Extract the text of the records from the very beginning up to and including the line containing "## Features", reproduced verbatim. Omit the pictures.

BEGIN

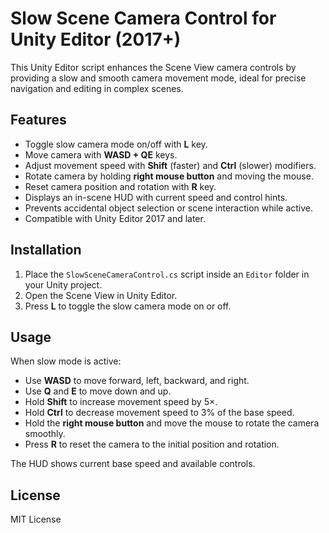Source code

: # Slow Scene Camera Control for Unity Editor (2017+)

This Unity Editor script enhances the Scene View camera controls by providing a slow and smooth camera movement mode, ideal for precise navigation and editing in complex scenes.

## Features

- Toggle slow camera mode on/off with **L** key.
- Move camera with **WASD + QE** keys.
- Adjust movement speed with **Shift** (faster) and **Ctrl** (slower) modifiers.
- Rotate camera by holding **right mouse button** and moving the mouse.
- Reset camera position and rotation with **R** key.
- Displays an in-scene HUD with current speed and control hints.
- Prevents accidental object selection or scene interaction while active.
- Compatible with Unity Editor 2017 and later.

## Installation

1. Place the `SlowSceneCameraControl.cs` script inside an `Editor` folder in your Unity project.
2. Open the Scene View in Unity Editor.
3. Press **L** to toggle the slow camera mode on or off.

## Usage

When slow mode is active:

- Use **WASD** to move forward, left, backward, and right.
- Use **Q** and **E** to move down and up.
- Hold **Shift** to increase movement speed by 5×.
- Hold **Ctrl** to decrease movement speed to 3% of the base speed.
- Hold the **right mouse button** and move the mouse to rotate the camera smoothly.
- Press **R** to reset the camera to the initial position and rotation.

The HUD shows current base speed and available controls.

## License

MIT License
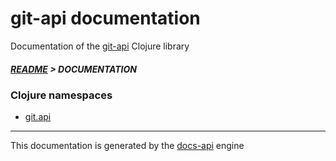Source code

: 
# git-api documentation

Documentation of the [git-api](https://github.com/bithandshake/git-api) Clojure library

##### [README](../README.md) > DOCUMENTATION

### Clojure namespaces

* [git.api](clj/git/API.md)

---

This documentation is generated by the [docs-api](https://github.com/bithandshake/docs-api) engine

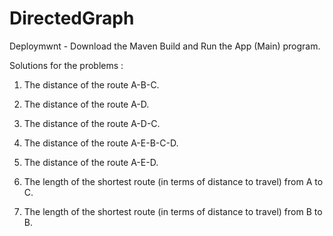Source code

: # DirectedGraph

Deploymwnt - Download the Maven Build and Run the App (Main) program.


Solutions for the problems :

1. The distance of the route A-B-C.

2. The distance of the route A-D.

3. The distance of the route A-D-C.

4. The distance of the route A-E-B-C-D.

5. The distance of the route A-E-D.

8. The length of the shortest route (in terms of distance to travel) from A to C.

9. The length of the shortest route (in terms of distance to travel) from B to B.
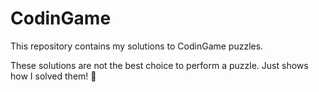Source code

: # CodinGame
This repository contains my solutions to CodinGame puzzles.

These solutions are not the best choice to perform a puzzle. Just shows how I solved them! :eyes:
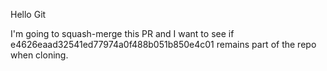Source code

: Hello Git


I'm going to squash-merge this PR and I want to see if
e4626eaad32541ed77974a0f488b051b850e4c01 remains part of the repo when cloning.
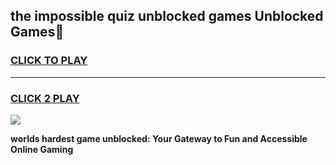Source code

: 
## the impossible quiz unblocked games Unblocked Games👋
<h3>
<a href="https://premium.freeplayer.one?title=the_impossible_quiz_unblocked_games&ref=16F">CLICK TO PLAY</a></h3>
<hr>

<h3>
<a href="https://premium.freeplayer.one?title=the_impossible_quiz_unblocked_games&ref=16F">CLICK 2 PLAY</a>
  
</h3>

<a href="https://premium.freeplayer.one?title=the_impossible_quiz_unblocked_games&ref=16F/"><img src="https://clearcache.store/games.png"></a>


**worlds hardest game unblocked: Your Gateway to Fun and Accessible Online Gaming**
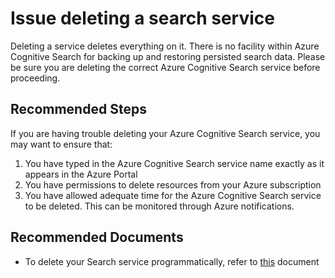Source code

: <properties
	pageTitle="Issue deleting a search service"
	description="Issue deleting a search service"
	service="microsoft.search"
	resource="searchservices"
	authors="cynotebo"
	ms.author="cynotebo"
	selfHelpType="resource"
	displayOrder="5"	
	supportTopicIds="32681361"
	resourceTags=""
	productPesIds="15568"
	articleId="delete-search-service"
	cloudEnvironments="public, Fairfax, usnat, ussec"
	ownershipId="AzureSearch_AzureSearch"
/>

# Issue deleting a search service

Deleting a service deletes everything on it. There is no facility within Azure Cognitive Search for backing up and restoring persisted search data. Please be sure you are deleting the correct Azure Cognitive Search service before proceeding.

## **Recommended Steps**

If you are having trouble deleting your Azure Cognitive Search service, you may want to ensure that:

1.	You have typed in the Azure Cognitive Search service name exactly as it appears in the Azure Portal
2.	You have permissions to delete resources from your Azure subscription
3.	You have allowed adequate time for the Azure Cognitive Search service to be deleted. This can be monitored through Azure notifications.

## **Recommended Documents**

* To delete your Search service programmatically, refer to [this](https://docs.microsoft.com/rest/api/searchmanagement/Services/Delete) document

END

▸ RESPONSE
Source code

: # Slow Scene Camera Control for Unity Editor (2017+)

This Unity Editor script enhances the Scene View camera controls by providing a slow and smooth camera movement mode, ideal for precise navigation and editing in complex scenes.

## Features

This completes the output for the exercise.